Arbeitsauftrag: Schreiben Sie aus dem Text über Gewalttaten im öffentlichen Raum unten die Stelle wörtlich ab, die mit „Im Sommer 2010“ beginnt und mit „verletzt, einer getötet.“ endet.

Textauszug:
*-*-*

Brunners Tod ist kein Einzelfall. Regelmäßig wird die bundesdeutsche Öffentlichkeit von Berichten über Gewalttaten mit Toten oder Schwerverletzten im öffentlichen Raum aufgeschreckt. Erinnern Sie sich noch an ein paar Beispiele, die im Gegensatz zu vielen anderen Vorfällen durch die Medien geisterten?
                  
Im Karneval 2007 griffen in Köln fünf Jugendliche den 43-jährigen Familienvater Waldemar W. im Beisein seiner beiden Kinder grundlos an. Der 17-jährige Haupttäter Erdinc S. schlug und trat das Opfer so, dass es ins Koma fiel und dauerhaft schwer behindert und arbeitsunfähig bleibt.
           
Im Dezember 2007 wurde der Rentner Bruno N. (75) im U-Bahnhof Arabellapark in München durch Schläge und Tritte des 17-jährigen Spyridon L. Und des 20-jährigen Serkan A. schwer verletzt. Er trug einen Schädelbruch und bleibende Schäden davon. Anlaß war, dass das Opfer die Jugendlichen aufgefordert hatte, in der U-Bahn nicht zu rauchen.
                
Im Dezember 2008 wurde ein 34-jähriger Mann (Vater von zwei Mädchen) von vier Jugendlichen von 17 bis 19 Jahren im Berliner U-Bahnhof Haselhorst grundlos angegriffen und durch Schläge und Tritte so schwer verletzt, dass er nach Kopfverletzungen und einer Hirnblutung Folgeschäden davon trug.

          
Im Februar 2010 überfallen vier Jugendliche (17 bis 19) einen Mann (58) an der S-Bahn-Haltestelle München Eching, um ihm 50 Euro für Alkohol abzunehmen. Als er nicht genug Geld hat, schlagen und treten sie ihn. Er kam schwerverletzt ins Krankenhaus.
        
Im Sommer 2010 wurde in Hamburg ein 19jähriger von dem 17-jährigen Elias A. gezielt provoziert und erstochen. Der Täter posiert treffend martialisch auf im Internet verbreiteten Bildern mit Gangmitgliedern. Allein in Hamburg werden im Verlauf dieses Sommers zwei weitere Jugendliche durch Messerstiche schwer verletzt, einer getötet.
        
Wir wollen die Aufzählung der Beispiele hier abbrechen. Zwischen 1993 und 2009 ist die Gewaltkriminaliät aller Altersgruppen dramatisch angestiegen: Bei der vorsätzlichen leichten Körperverletzung haben sich die Fälle mehr als verdoppelt (plus 104 Prozent auf 188.540 Fälle). Die gefährlichen und schweren Körperverletzungen sind um 70 Prozent gestiegen. Zudem gibt es bei der Gewaltkriminalität seit 1993 eine Zunahme von rund 30 Prozent auf 208.446 Fälle. Bereits Jugendliche bis 18 Jahre begehen pro Jahr rund 67.000 Fälle schwerer Körperverletzung. Dies sind naturgemäß nur die aktenkundig gewordenen Fälle. Jugendliche mit Migrationshintergrund sind überproportional oft beteiligt. Wer möchte, kann z.B. hier oder hier weiterlesen. Wer lächelt, weil viele Berichte aus der Bild-Zeitung kommen, sollte dadurch eher nachdenklich gestimmt werden. In zu vielen anderen Tageszeitungen schrumpfen solche Berichte dramatisch zusammen und landen unter "Vermischtes" oder sie werden so entstellt berichtet, als handele es sich um eine lustige Keilerei in einem dörflichen Bierzelt.

*-*-*

Datenabschnitt:

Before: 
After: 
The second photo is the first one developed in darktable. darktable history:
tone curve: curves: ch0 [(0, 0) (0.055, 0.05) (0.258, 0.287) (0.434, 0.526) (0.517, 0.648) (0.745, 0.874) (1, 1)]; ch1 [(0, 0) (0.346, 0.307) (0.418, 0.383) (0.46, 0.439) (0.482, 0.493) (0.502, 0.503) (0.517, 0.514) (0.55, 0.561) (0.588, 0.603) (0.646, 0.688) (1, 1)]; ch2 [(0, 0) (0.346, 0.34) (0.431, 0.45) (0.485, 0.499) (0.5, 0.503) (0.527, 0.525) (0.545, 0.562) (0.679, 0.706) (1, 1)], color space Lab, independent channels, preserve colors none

*-*-*

Lösung:
Im Sommer 2010 wurde in Hamburg ein 19jähriger von dem 17-jährigen Elias A. gezielt provoziert und erstochen. Der Täter posiert treffend martialisch auf im Internet verbreiteten Bildern mit Gangmitgliedern. Allein in Hamburg werden im Verlauf dieses Sommers zwei weitere Jugendliche durch Messerstiche schwer verletzt, einer getötet.